Let’s proceed with the dataset’s default splits.

In [None]:
# ====== LLM-GENERATED CODE CELL (Logistic Regression) ======
# Example prompt:
# "Generate code to train a LogisticRegression model on (X_train, y_train),
# evaluate it on (X_val, y_val), then test on (X_test, y_test). Print accuracy."

clf = LogisticRegression(max_iter=1000)
clf.fit(X_train, y_train)

print("Validation Phase")
val_preds = clf.predict(X_val)
val_acc = accuracy_score(y_val, val_preds)
print("Validation Accuracy:", val_acc)

print("\nTest Phase")
test_preds = clf.predict(X_test)
test_acc = accuracy_score(y_test, test_preds)
print("Test Accuracy:", test_acc)

## 7. Evaluating with a Confusion Matrix

A **confusion matrix** helps visualize how many items were correctly classified vs. misclassified for each class.

### Prompt Example
```
Please generate a code snippet that computes a confusion matrix
for test_preds and y_test using scikit-learn.
Then display it using matplotlib.
```


In [None]:
# ====== LLM-GENERATED CODE CELL (Confusion Matrix) ======
# Example:

cm = confusion_matrix(y_test, test_preds)
print("Confusion Matrix:")
print(cm)

plt.matshow(cm, cmap=plt.cm.Blues)
plt.title("Confusion Matrix")
plt.colorbar()
plt.xlabel("Predicted")
plt.ylabel("True")
plt.show()

## 8. Observations & Clinical Relevance

- **Model Performance**: Logistic Regression on raw images might not yield very high accuracy, but this is a simplified demonstration.
- **Why It Matters**: Even a basic workflow reveals the process of training, validating, testing, and interpreting results. In real-world practice, you’d consider deep CNNs or specialized architectures for images.
- **Next Steps**: We’ll explore more sophisticated models or domain-specific techniques in future sessions.


## 9. Assignment #2: A Deeper Dive

**Task**: Using the same dataset (or a different open-source dataset if you wish):
1. **Perform an Extended EDA** (Exploratory Data Analysis). 
   - Prompt the LLM to generate code that computes class distribution, plots a few images (if image data), or prints summary statistics.
2. **Try a Different Classifier** (e.g., `RandomForestClassifier` from scikit-learn) and compare accuracy with Logistic Regression.
3. **Document** your findings in your daily log:
   - How does the confusion matrix differ?
   - Which classes are easiest/hardest to predict?

### Bonus
- Use an LLM to **optimize hyperparameters** (e.g., number of estimators in RandomForest) and see if performance improves.
- Reflect on how you might apply these methods to actual medical images or clinical data.

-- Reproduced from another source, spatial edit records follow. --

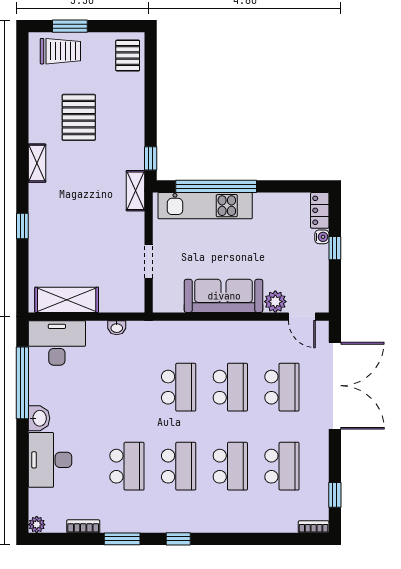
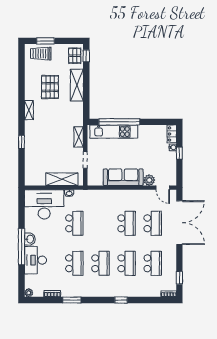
trolley: (60, 51) -> (41, 54), turned 180
shelving: (132, 114) -> (77, 85), added
window: (151, 158) -> (86, 56), moved
shelving: (135, 191) -> (79, 137), moved
shelving: (67, 300) -> (62, 179), moved
desk: (57, 343) -> (44, 204), width x1.36, depth x1.30
window: (22, 383) -> (21, 247), moved
school desk: (179, 387) -> (74, 223), moved
window: (178, 539) -> (121, 300), moved

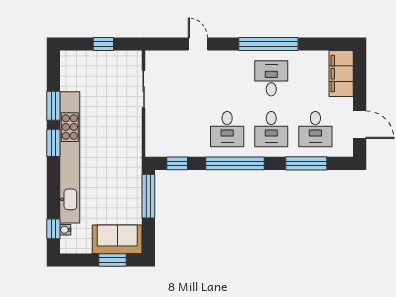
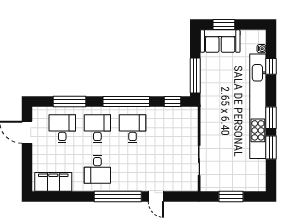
window: (103, 44) -> (231, 197), width x1.50
window: (268, 44) -> (118, 197), moved
filing cabinet: (341, 74) -> (53, 182), moved, turned -90
window: (53, 229) -> (271, 66), moved

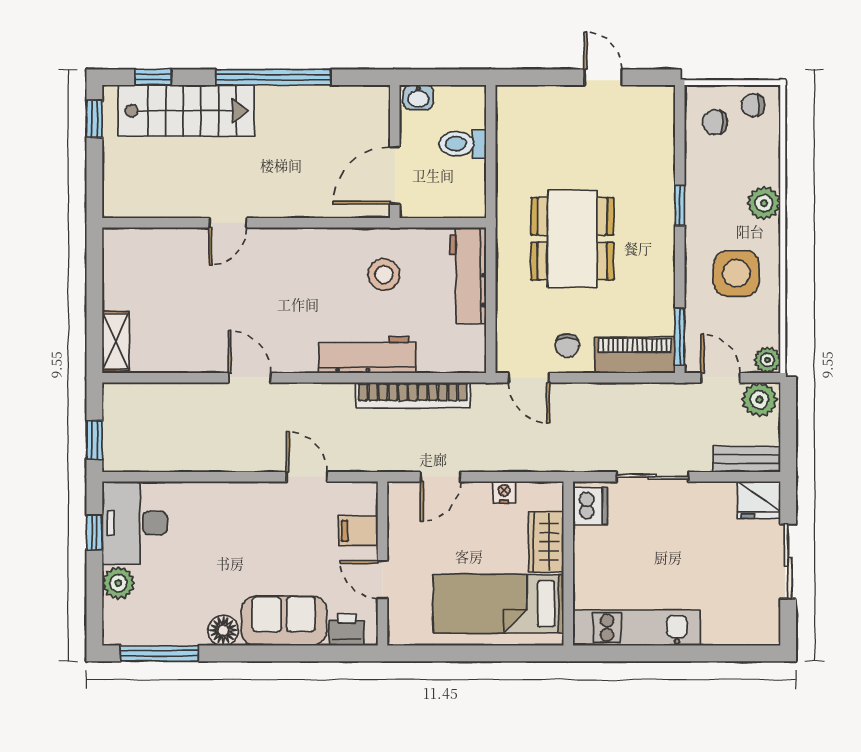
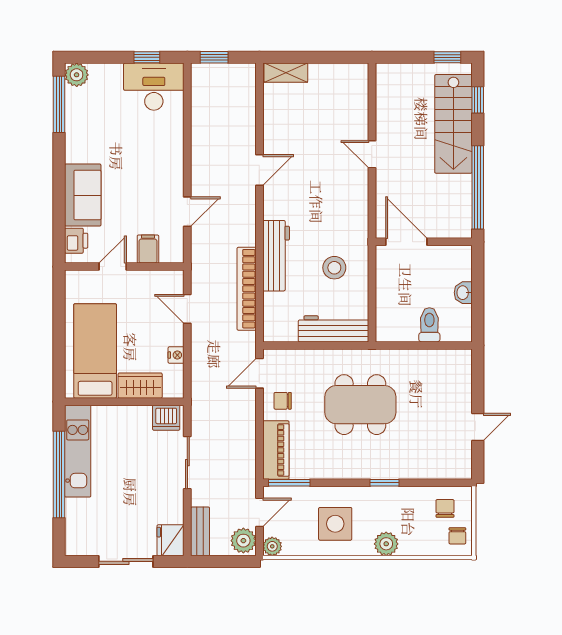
chair: (753, 105) -> (457, 536), turned 180
wall: (395, 152) -> (424, 242), moved
door: (395, 175) -> (406, 242), moved
plant: (118, 583) -> (77, 75), moved
floor lamp: (223, 630) -> (76, 151), removed
window: (668, 653) -> (59, 474), added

**Feel free to add** any interesting observations or creative solutions. Good luck, and see you on **Day 3**!

# End of Day 2 Notebook

Today, you learned how to:
- Install and import necessary libraries.
- Load a dataset from Hugging Face.
- Convert data to a format suitable for scikit-learn.
- Train, evaluate, and interpret a baseline classifier.

Remember to record your progress, roadblocks, and reflections in your **Daily Log** or **Portfolio**. If you have questions, ask your mentors or consult the LLM for additional guidance!